→ **What the task asks**: All that is needed is every line of the listing below that has "Francia".

→ **Supplied entries**:
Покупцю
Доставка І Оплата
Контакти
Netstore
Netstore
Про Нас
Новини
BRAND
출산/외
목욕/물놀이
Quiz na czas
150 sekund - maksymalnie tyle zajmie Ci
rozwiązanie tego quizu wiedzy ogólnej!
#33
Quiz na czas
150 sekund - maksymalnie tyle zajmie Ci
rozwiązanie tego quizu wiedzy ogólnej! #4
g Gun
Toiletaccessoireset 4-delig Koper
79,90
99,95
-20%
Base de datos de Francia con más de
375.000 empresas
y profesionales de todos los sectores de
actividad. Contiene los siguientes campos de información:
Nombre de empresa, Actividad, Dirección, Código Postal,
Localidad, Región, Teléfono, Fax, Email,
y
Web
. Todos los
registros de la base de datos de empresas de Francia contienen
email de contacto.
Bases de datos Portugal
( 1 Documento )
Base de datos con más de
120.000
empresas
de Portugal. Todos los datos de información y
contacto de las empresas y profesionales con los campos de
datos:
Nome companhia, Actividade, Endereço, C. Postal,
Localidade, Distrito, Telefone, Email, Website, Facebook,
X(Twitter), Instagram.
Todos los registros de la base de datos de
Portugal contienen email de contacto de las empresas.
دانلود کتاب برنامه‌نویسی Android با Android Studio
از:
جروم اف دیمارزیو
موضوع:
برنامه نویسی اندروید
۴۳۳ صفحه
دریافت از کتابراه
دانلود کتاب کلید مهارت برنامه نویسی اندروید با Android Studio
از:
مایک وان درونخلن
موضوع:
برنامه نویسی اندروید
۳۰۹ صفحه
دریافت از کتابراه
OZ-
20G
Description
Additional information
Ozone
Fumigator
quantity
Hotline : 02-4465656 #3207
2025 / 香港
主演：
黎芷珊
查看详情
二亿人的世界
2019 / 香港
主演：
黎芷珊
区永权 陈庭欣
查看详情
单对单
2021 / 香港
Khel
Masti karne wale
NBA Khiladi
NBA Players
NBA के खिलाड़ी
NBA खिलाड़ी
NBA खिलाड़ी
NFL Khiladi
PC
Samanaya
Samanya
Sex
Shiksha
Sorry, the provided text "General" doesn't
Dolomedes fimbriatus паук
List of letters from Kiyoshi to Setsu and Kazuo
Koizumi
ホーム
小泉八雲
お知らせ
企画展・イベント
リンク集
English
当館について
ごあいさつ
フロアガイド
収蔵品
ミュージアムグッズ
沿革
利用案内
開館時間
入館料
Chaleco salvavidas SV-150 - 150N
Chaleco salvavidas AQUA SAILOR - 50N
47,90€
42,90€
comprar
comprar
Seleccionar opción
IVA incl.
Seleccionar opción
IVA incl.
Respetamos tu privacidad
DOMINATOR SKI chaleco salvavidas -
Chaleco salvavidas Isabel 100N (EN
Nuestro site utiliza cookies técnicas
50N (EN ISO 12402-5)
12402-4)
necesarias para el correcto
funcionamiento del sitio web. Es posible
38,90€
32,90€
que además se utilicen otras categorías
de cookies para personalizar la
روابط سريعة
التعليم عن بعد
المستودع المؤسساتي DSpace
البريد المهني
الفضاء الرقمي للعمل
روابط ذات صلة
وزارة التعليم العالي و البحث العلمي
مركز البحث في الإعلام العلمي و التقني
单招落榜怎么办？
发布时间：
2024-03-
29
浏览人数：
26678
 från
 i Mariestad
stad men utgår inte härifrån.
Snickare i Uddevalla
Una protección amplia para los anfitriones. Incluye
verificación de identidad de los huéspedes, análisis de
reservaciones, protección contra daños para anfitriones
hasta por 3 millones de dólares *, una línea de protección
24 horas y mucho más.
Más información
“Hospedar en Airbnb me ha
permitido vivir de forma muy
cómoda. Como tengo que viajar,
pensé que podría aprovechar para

→ **The answer**:
Base de datos de Francia con más de
registros de la base de datos de empresas de Francia contienen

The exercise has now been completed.